BofA Securities initiates Paramount Skydance stock with Underperform rating

Published 05/09/2025, 12:02
BofA Securities initiates Paramount Skydance stock with Underperform rating

Investing.com - BofA Securities has initiated coverage on Paramount Skydance (NYSE:PSKY) with an Underperform rating and a price target of $11.00, representing a multiple of approximately 7.5x CY26E EBITDA. Currently trading at $14.74, the stock sits between analyst targets ranging from $8 to $20, with InvestingPro data showing it trades at a notably low Price/Book multiple of 0.44x.

The research firm acknowledges that Paramount Skydance has the potential to become a "dynamic global media company" but cautions that the company faces significant challenges ahead.

BofA Securities notes that there are "no easy fixes" for the media company, adding that any turnaround will require "substantial investment and investor patience" and will take a significant amount of time to implement.

The firm points out that many strategic and financial details remain unknown, with more information expected to be disclosed during Paramount Skydance’s third-quarter earnings report in November.

BofA Securities draws a comparison to the Warner Bros and Discovery combination, noting that restructuring efforts of this nature "will likely take years to implement."

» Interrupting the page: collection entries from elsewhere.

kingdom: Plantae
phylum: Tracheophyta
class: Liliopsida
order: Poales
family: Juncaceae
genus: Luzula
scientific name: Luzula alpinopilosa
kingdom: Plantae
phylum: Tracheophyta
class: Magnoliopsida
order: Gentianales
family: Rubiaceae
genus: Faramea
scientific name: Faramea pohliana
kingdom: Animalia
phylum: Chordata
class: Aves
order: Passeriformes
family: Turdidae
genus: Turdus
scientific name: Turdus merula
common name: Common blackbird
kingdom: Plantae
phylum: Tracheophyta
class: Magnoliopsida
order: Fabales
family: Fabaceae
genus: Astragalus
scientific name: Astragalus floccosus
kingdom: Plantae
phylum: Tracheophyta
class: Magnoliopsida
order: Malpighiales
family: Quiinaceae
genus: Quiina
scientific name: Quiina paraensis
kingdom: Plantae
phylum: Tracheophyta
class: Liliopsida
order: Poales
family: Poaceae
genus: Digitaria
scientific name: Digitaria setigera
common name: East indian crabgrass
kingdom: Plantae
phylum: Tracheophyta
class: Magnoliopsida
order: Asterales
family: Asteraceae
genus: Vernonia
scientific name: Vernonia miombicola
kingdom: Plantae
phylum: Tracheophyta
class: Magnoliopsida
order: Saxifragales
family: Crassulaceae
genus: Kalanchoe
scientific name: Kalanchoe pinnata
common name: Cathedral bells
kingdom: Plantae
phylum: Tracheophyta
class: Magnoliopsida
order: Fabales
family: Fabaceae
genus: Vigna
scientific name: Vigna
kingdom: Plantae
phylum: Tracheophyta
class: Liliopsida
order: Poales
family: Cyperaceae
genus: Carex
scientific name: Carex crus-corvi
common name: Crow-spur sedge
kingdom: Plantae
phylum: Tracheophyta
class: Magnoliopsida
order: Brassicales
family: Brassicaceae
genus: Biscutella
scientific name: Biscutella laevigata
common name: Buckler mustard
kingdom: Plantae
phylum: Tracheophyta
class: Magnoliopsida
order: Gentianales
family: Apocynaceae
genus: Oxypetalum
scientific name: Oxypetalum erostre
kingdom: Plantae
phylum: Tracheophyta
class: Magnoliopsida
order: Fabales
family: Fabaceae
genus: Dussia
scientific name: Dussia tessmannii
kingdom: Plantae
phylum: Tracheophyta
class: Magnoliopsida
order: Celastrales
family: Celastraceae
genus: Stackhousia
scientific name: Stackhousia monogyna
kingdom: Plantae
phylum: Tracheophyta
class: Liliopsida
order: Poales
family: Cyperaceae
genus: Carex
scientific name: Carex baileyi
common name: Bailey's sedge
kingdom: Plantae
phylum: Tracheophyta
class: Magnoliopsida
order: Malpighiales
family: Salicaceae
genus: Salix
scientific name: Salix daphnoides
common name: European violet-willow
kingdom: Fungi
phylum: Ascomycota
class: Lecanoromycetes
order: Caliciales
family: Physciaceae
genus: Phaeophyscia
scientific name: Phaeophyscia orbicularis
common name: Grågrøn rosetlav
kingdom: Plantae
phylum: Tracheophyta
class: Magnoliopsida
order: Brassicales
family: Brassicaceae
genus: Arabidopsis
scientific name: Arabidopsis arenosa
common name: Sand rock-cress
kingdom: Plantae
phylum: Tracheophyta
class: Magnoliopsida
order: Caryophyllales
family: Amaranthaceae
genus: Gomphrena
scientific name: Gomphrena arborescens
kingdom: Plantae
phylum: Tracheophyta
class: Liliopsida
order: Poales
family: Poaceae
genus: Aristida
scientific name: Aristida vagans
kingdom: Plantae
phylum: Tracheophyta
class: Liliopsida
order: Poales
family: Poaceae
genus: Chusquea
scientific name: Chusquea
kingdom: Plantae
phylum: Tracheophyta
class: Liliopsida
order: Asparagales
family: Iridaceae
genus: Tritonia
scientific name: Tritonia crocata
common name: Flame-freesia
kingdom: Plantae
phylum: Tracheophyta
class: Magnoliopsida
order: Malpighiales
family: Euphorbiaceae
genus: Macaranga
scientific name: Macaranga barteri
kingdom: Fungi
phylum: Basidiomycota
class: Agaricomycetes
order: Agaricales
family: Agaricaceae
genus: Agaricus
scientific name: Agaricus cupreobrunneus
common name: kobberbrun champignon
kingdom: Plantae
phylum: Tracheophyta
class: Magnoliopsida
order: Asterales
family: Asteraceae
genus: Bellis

In other recent news, Paramount Skydance Corp. has announced a significant agreement with Microsoft’s Activision to develop a live-action film based on the Call of Duty franchise. This collaboration is part of the company’s ongoing efforts to expand its entertainment offerings. Additionally, Paramount Skydance has acquired exclusive rights to broadcast all Ultimate Fighting Championship events in the United States from TKO Group, a deal valued at $7.7 billion over seven years. In another development, Morgan Stanley has lowered its price target for Paramount Skydance to $10 from $12, maintaining an Underweight rating, following the completion of its merger with Skydance Media. Paramount has also informed employees of a policy change, requiring a full-time return to the office by January 2026, with buyout options available for those unwilling to comply. Furthermore, the company is planning a major round of layoffs in November as part of a $2 billion cost-cutting strategy post-merger. These developments highlight Paramount Skydance’s strategic moves in the entertainment industry and its internal restructuring efforts.